• _分析文本_:
────────

传说当年文成公主和亲吐蕃嫁给松赞干布,在江夏王李道宗的护送下,一行从长安出发,一路跋涉进入青海,翻过日月山,走到青海湖边。这时随行汉人中好些人都出现头昏脑胀、四肢乏力,感觉不适的症状,随行医生把脉之后,也找不到准确原因。文成公主立即吩咐贴身随从,从宫中带出来的贡品中,取出蜀中贡品蒙山茶来,从日月山下的倒川河里取来净水,煮开之后拌上藏族奶酪缓缓喝下。稍事休息之后,不适感觉全无。随行大惊,问文成公主何也?文成公主说:“你我自离了长安,踏上高原,一路少吃蔬菜水果,吃的多为青稞糌粑、牛羊肉和奶酪。饮食的变化和干燥寒冷气候是引起身体不适的主要原因。《神农本草记》中有记载,‘神农尝百草,日遇七十二毒,得荼(古代把茶称荼)而饮之’。茶叶具有药用的作用,能消食、解腻”。随行听罢,恍然大悟,一个个无不惊叹和佩服文成公主的聪明和智慧。传说都是有戏化了的成分,不过这个传说中有两点是值得信赖的,并且得到了历史的证实:一是茶叶传入西藏的时间始于唐代;二是文成公主入藏所带之茶正是雅安贡品蒙山茶。

史学家翦伯赞的《中国史纲要》(二)中记载:“在安史之乱后的30多年里,汉族地区的茶叶传入吐蕃”。安史之乱发生在唐玄宗天宝十四年(755年),其后的30多年,推算下来是785年左右,这是一种说法;《西藏政教鉴附录》记载:“茶亦自文成公主入藏土也,”这种说法较前者要早140多年;《甘孜藏族自治州史话》记载:“茶叶输入藏区之始,正是藏文创字之时。”藏文创字大约在632年左右,这种说法较文成公主入藏又早了差不多10年,但基本应该是更准确一些。尽管这三种说法在时间上或早或迟有些出入,但有一点是共同认定了的,那就是茶传入西藏的时间是始于唐。

────────

• _数据记录_:
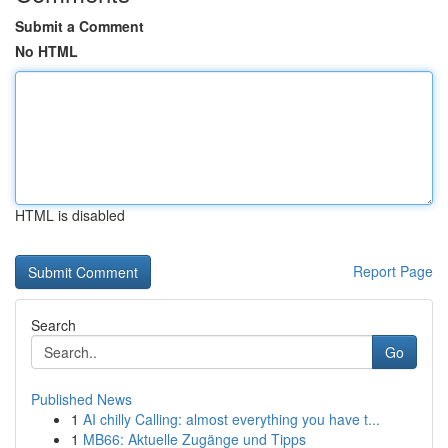
Submit a Comment
No HTML
HTML is disabled
Report Page
Search
Go
Published News
1
AI chilly Calling: almost everything you have t...
1
MB66: Aktuelle Zugänge und Tipps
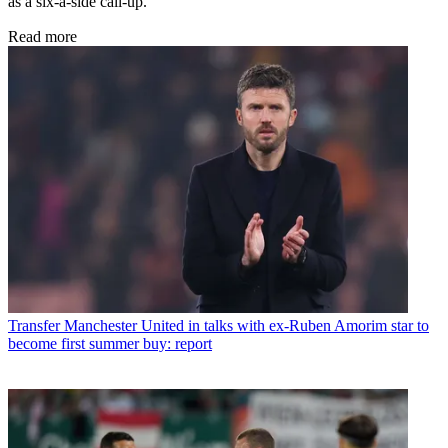
as a six-a-side call-up.
Read more
Transfer
Manchester United in talks with ex-Ruben Amorim star to
become first summer buy: report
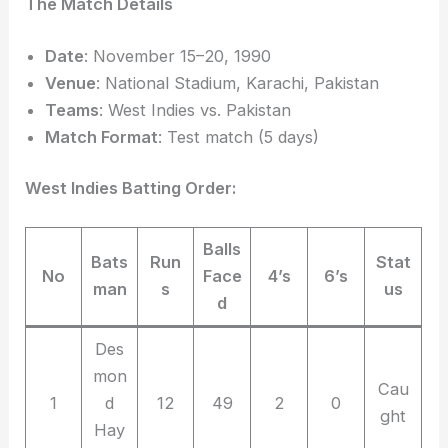
The Match Details
Date
: November 15–20, 1990
Venue
: National Stadium, Karachi, Pakistan
Teams
: West Indies vs. Pakistan
Match Format
: Test match (5 days)
West Indies Batting Order:
Balls
Bats
Run
Stat
No
Face
4’s
6’s
man
s
us
d
Des
mon
Cau
1
d
12
49
2
0
ght
Hay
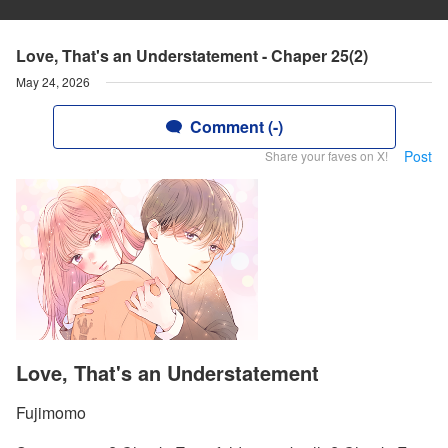
Love, That's an Understatement - Chaper 25(2)
May 24, 2026
Comment (-)
Post
Share your faves on X!
Love, That's an Understatement
Fujimomo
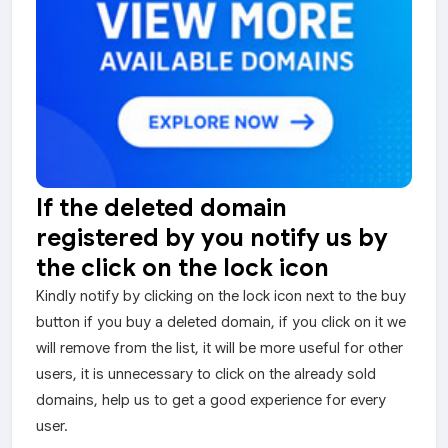
If the deleted domain
registered by you notify us by
the click on the lock icon
Kindly notify by clicking on the lock icon next to the buy
button if you buy a deleted domain, if you click on it we
will remove from the list, it will be more useful for other
users, it is unnecessary to click on the already sold
domains, help us to get a good experience for every
user.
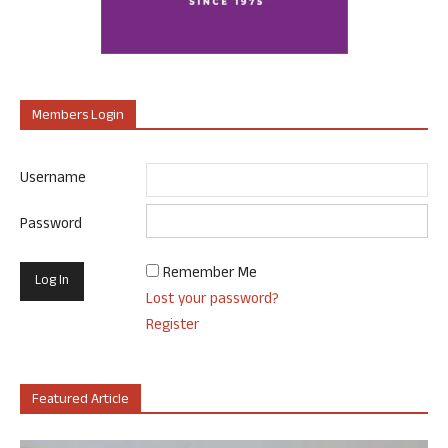
Members Login
Username
Password
Remember Me
Lost your password?
Register
Featured Article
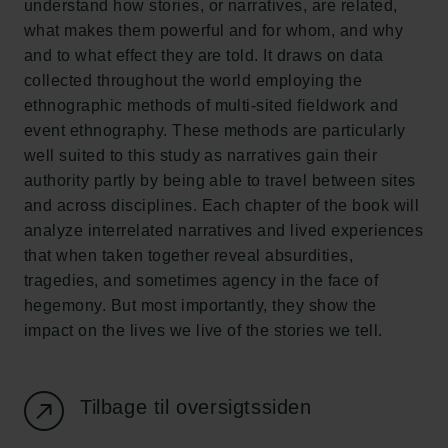
understand how stories, or narratives, are related,
Ny Carlsberg Glyptotek
what makes them powerful and for whom, and why
and to what effect they are told. It draws on data
Carlsbergfondet
collected throughout the world employing the
H.C. Andersens Boulevard 35
ethnographic methods of multi-sited fieldwork and
1553 København V
event ethnography. These methods are particularly
well suited to this study as narratives gain their
+45 33 43 53 63
authority partly by being able to travel between sites
info@carlsbergfoundation.dk
and across disciplines. Each chapter of the book will
CVR: 60223513
analyze interrelated narratives and lived experiences
that when taken together reveal absurdities,
Bevillingsadministrationen:
tragedies, and sometimes agency in the face of
cfgrant@carlsbergfoundation.dk
hegemony. But most importantly, they show the
impact on the lives we live of the stories we tell.
Tilbage til oversigtssiden
Følg os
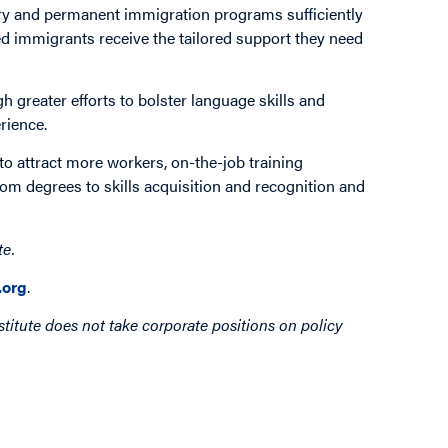
ry and permanent immigration programs sufficiently
led immigrants receive the tailored support they need
greater efforts to bolster language skills and
rience.
 to attract more workers, on-the-job training
from degrees to skills acquisition and recognition and
te.
org
.
titute does not take corporate positions on policy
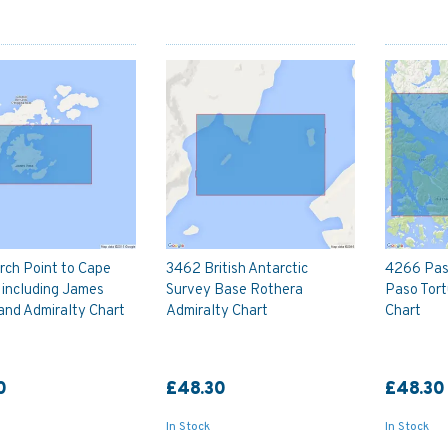
rch Point to Cape
3462 British Antarctic
4266 Pas
 including James
Survey Base Rothera
Paso Tort
and Admiralty Chart
Admiralty Chart
Chart
0
£48.30
£48.30
In Stock
In Stock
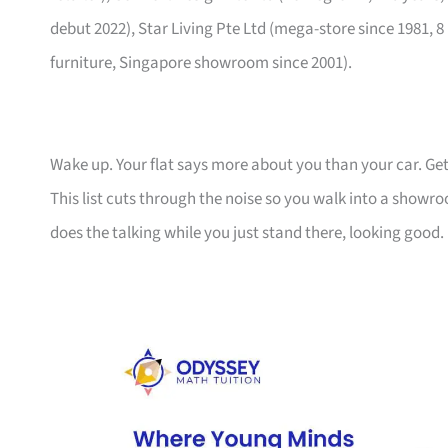
debut 2022), Star Living Pte Ltd (mega-store since 1981, 8
furniture, Singapore showroom since 2001).
Wake up. Your flat says more about you than your car. Get
This list cuts through the noise so you walk into a show
does the talking while you just stand there, looking good.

────────

• _工作任务_:
按分析文本的引述,《甘孜藏族自治州史话》认为茶叶是在什么时候开始输入藏区的? 请只依据分析文本作答。

• _答复_:
正是藏文创字之时,大约在632年左右。